Tuesday, March 06, 2007

When Two Elephants Fight

According to an old Ghanaian saying: "When two elephants fight, it is only the grass which gets hurt". Wise words indeed, told to me by a law student friend whose tutor was an old (well, middle aged, Ghanaian). You'll find variations in every culture, with horses, tigers, Sumo wrestlers or giant greased buttocks substituted for elephants as appropriate. But the sentiment remains the same - it is the little people who are taken for granted and trampled underfoot when 'higher powers' clash. I was reminded of this old African adage during the recent spat between Sky and NTL Telewest (I'm sorry, but 'Virgin Media' is just a trading name, this is still the company's correct name), which has resulted in the loss of Sky One, Sky News et al from cable TV. Here the 'elephants' are Rupert Murdoch and Richard Branson (the largest single shareholder in NTL Telewest, although not the majority shareholder, despite the impression he likes to give), who are busy puffing and posturing as they engage in a colossal battle of egos. Obviously, Branson is painting himself as the 'good guy' in this fight, a position the non-Murdoch media are tending to swallow (after all 'Saint' Richard couldn't ever do anything wrong, could he?). In truth, he's just as culpable as Murdoch.
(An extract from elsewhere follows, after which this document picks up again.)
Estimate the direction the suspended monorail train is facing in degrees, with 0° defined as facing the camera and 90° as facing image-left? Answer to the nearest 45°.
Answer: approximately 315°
What it all boils down to is that Dickie is still sore that Murdoch's Sky effectively blocked him from bidding for ITV by taking a stake in the broadcaster itself, forcing him to settle for the consolation prize of a stake in NTL Telewest. Murdoch, of course, is out to nobble an increasingly threatening rival. The re-branded NTL Telewest might well shake off its image of poor service and unreliability to challenge Sky as a digital TV platform. Sadly, the only people being hurt, so far, are NTL Telewest customers who have now been deprived of some the channels they subscribe to. What I find fascinating is Sky's assumption that their non-premium channels are such a draw that disgruntled cable customers will immediately order a satellite dish so that they can keep up with 24 and Lost, (ignoring the fact that viewing figures for the latter have nosedived since it was poached from Channel Four).
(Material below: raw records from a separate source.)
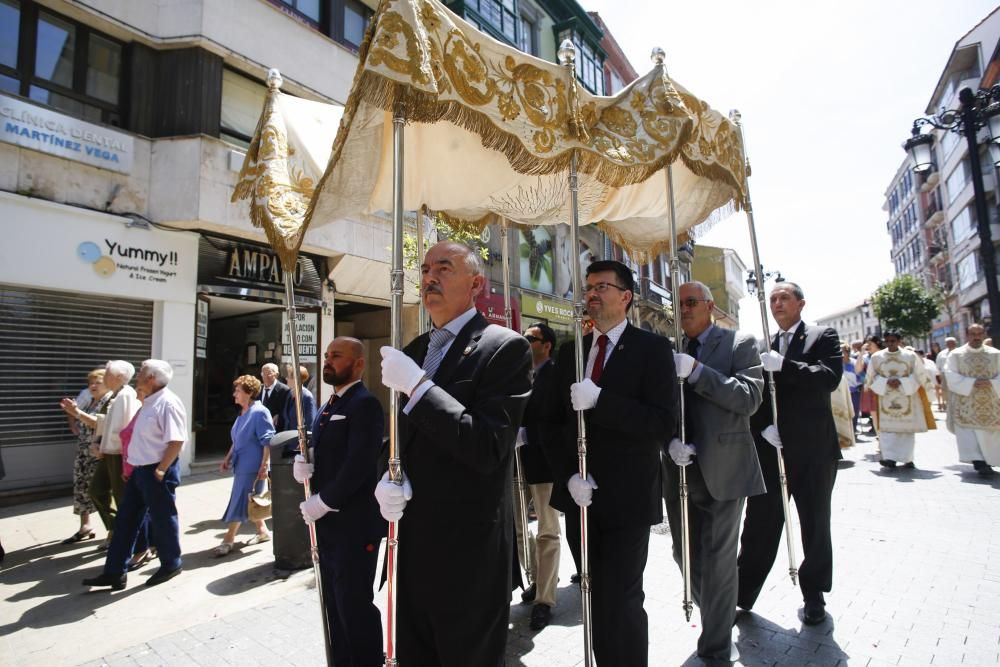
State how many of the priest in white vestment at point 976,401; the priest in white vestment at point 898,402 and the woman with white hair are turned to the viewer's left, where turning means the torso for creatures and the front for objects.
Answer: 1

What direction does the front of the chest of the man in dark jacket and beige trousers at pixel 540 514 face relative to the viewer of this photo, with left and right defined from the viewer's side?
facing the viewer and to the left of the viewer

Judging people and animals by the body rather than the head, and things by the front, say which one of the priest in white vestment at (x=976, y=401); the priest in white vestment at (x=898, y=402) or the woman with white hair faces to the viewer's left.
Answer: the woman with white hair

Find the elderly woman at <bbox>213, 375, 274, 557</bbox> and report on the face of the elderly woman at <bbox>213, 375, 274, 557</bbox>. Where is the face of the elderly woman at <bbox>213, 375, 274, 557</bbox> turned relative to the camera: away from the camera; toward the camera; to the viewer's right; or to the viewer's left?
to the viewer's left

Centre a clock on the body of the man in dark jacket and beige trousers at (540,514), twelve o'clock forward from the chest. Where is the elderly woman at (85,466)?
The elderly woman is roughly at 2 o'clock from the man in dark jacket and beige trousers.

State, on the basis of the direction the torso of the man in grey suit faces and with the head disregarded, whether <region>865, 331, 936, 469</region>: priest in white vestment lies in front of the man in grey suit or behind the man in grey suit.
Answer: behind

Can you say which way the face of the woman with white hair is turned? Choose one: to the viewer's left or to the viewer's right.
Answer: to the viewer's left

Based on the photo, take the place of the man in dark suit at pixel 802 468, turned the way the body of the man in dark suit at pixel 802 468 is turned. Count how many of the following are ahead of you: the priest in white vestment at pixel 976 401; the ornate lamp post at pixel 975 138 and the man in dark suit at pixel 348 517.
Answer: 1

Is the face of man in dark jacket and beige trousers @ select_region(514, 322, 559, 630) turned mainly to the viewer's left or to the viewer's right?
to the viewer's left

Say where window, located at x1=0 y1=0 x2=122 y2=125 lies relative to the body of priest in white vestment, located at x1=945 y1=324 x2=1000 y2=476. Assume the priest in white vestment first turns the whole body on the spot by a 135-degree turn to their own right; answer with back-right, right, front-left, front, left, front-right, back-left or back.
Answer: left

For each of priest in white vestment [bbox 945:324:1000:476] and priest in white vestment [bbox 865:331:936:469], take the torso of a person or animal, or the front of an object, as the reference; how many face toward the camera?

Speaking personally, as a cable customer, I really couldn't give a toss. It just reinforces my decision to ditch cable. Not that Murdoch will be the beneficiary. Once I get a new aerial installed, I'll be making the switch to Freeview permanent (I'm currently getting pretty good reception on an indoor aerial). The fact is that most of the channels on Freeview broadcast bollocks, but at least they are free to air and I'm not paying for hundreds of channels all showing crap. In point of fact, the only channels I regularly watch on it outside of the main terrestial ones, are BBC 4, More 4 and Film Four. I just don't have time to watch all those movies and all that sport that Sky seem to think we all want. Equally, I really don't have the time or inclination to watch all those repeats on demand that NTL are offering. The fact is that I didn't bother watching most of them when they were on originally because they were shit. Guess what? They're still shit when you charge me for them!
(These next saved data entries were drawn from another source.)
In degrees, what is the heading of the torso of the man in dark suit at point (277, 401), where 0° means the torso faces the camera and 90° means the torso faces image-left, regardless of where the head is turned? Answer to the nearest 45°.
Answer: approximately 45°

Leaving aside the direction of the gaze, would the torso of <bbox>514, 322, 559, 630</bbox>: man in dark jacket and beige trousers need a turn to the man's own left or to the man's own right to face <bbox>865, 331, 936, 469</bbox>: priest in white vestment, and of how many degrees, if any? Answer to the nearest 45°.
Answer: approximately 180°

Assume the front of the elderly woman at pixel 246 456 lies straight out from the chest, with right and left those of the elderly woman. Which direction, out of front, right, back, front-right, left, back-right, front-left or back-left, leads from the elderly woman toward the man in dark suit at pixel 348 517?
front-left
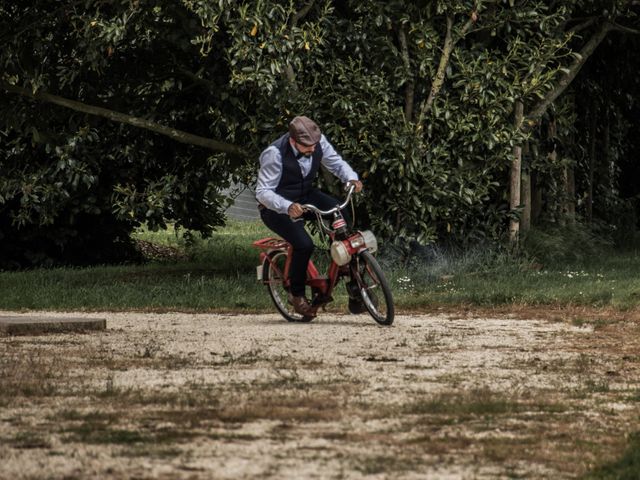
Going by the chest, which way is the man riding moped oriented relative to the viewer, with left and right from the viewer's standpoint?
facing the viewer and to the right of the viewer

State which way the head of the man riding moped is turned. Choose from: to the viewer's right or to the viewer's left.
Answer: to the viewer's right
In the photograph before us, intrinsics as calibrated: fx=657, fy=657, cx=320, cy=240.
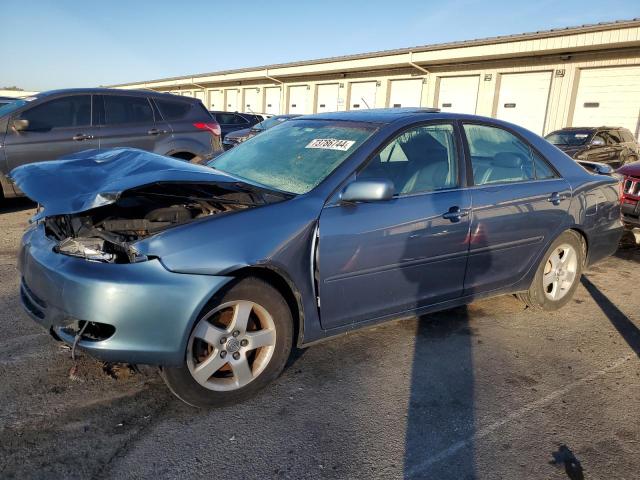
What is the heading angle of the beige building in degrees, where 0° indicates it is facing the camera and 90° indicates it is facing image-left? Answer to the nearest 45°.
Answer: approximately 45°

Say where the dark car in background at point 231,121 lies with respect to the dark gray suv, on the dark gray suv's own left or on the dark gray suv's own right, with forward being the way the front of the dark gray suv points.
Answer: on the dark gray suv's own right

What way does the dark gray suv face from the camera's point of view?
to the viewer's left

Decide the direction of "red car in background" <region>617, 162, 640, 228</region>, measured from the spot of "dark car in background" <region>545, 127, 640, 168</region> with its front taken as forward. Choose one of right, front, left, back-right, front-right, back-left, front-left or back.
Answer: front-left

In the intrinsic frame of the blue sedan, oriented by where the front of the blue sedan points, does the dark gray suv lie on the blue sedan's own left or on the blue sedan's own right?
on the blue sedan's own right

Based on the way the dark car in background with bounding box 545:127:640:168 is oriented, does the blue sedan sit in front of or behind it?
in front

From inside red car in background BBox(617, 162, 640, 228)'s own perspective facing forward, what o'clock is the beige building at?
The beige building is roughly at 4 o'clock from the red car in background.

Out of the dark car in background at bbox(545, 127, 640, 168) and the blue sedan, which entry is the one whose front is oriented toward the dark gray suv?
the dark car in background

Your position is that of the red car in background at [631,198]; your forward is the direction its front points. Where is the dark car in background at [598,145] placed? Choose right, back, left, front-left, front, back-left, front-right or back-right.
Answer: back-right

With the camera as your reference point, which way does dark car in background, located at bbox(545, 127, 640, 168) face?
facing the viewer and to the left of the viewer

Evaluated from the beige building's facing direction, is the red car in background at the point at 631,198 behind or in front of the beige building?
in front
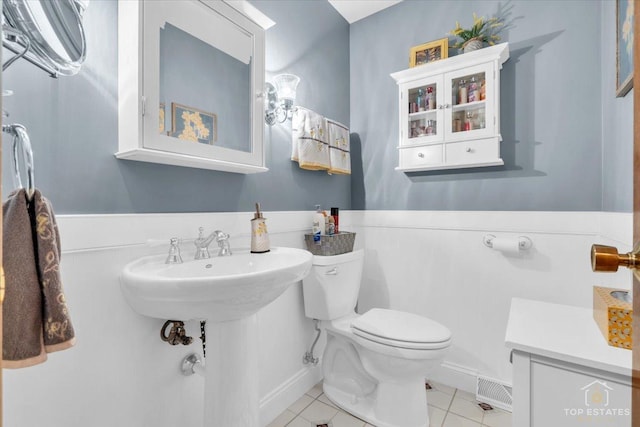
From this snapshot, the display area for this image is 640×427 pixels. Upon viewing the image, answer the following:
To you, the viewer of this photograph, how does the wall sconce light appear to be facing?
facing the viewer and to the right of the viewer

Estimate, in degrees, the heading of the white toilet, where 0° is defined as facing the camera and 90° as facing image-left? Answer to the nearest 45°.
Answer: approximately 315°

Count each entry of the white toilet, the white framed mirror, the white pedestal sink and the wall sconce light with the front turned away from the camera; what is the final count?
0

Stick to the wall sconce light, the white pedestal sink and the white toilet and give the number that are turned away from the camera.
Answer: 0

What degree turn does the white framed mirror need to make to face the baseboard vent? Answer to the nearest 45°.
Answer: approximately 45° to its left

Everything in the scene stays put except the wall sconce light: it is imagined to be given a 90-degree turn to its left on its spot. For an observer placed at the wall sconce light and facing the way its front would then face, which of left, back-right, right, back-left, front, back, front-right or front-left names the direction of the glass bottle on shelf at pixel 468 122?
front-right

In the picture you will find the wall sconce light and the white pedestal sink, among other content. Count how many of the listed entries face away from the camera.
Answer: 0

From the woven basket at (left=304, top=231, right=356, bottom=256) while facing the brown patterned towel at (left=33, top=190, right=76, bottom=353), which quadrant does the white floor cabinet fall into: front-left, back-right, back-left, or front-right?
front-left

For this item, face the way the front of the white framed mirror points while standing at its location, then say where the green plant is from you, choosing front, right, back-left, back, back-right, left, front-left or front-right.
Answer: front-left

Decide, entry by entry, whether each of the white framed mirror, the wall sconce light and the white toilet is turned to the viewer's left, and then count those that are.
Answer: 0
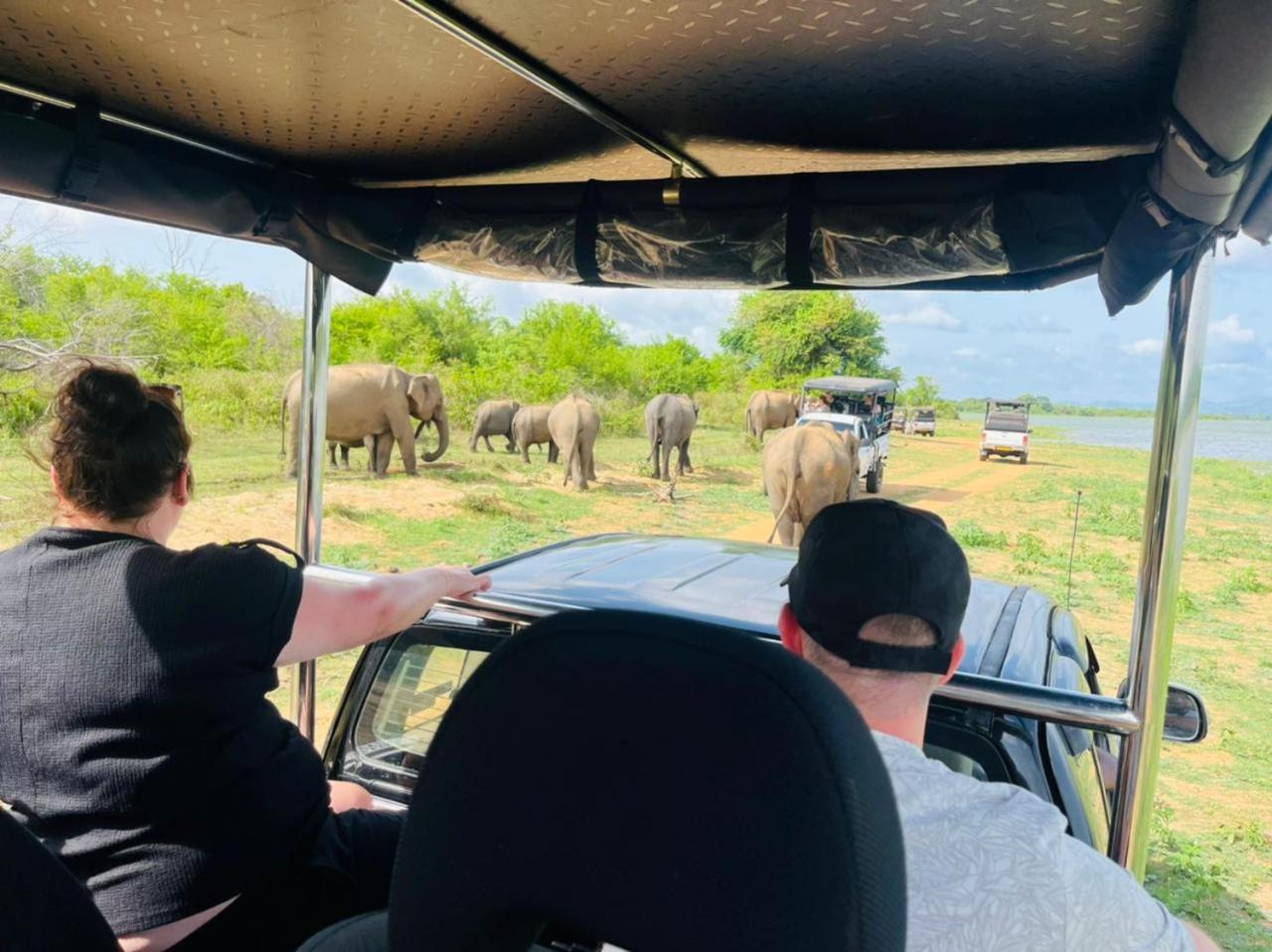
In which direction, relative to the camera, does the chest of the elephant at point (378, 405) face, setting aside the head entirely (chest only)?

Once I've made that switch then the crappy broadband I get from the cable company can go and the phone can go back to BT. The fact is that NTL have been crap for years - I only signed up through necessity as, pre-digital, you couldn't get decent reception for Channels Four and Five here through an aerial - and teaming up with that hairy buffoon Branson is the final straw (I've travelled on his trains). The only thing that could be said in their favour was that they weren't part of Murdoch's empire. Thankfully, I now have an alternative in the form of Freeview.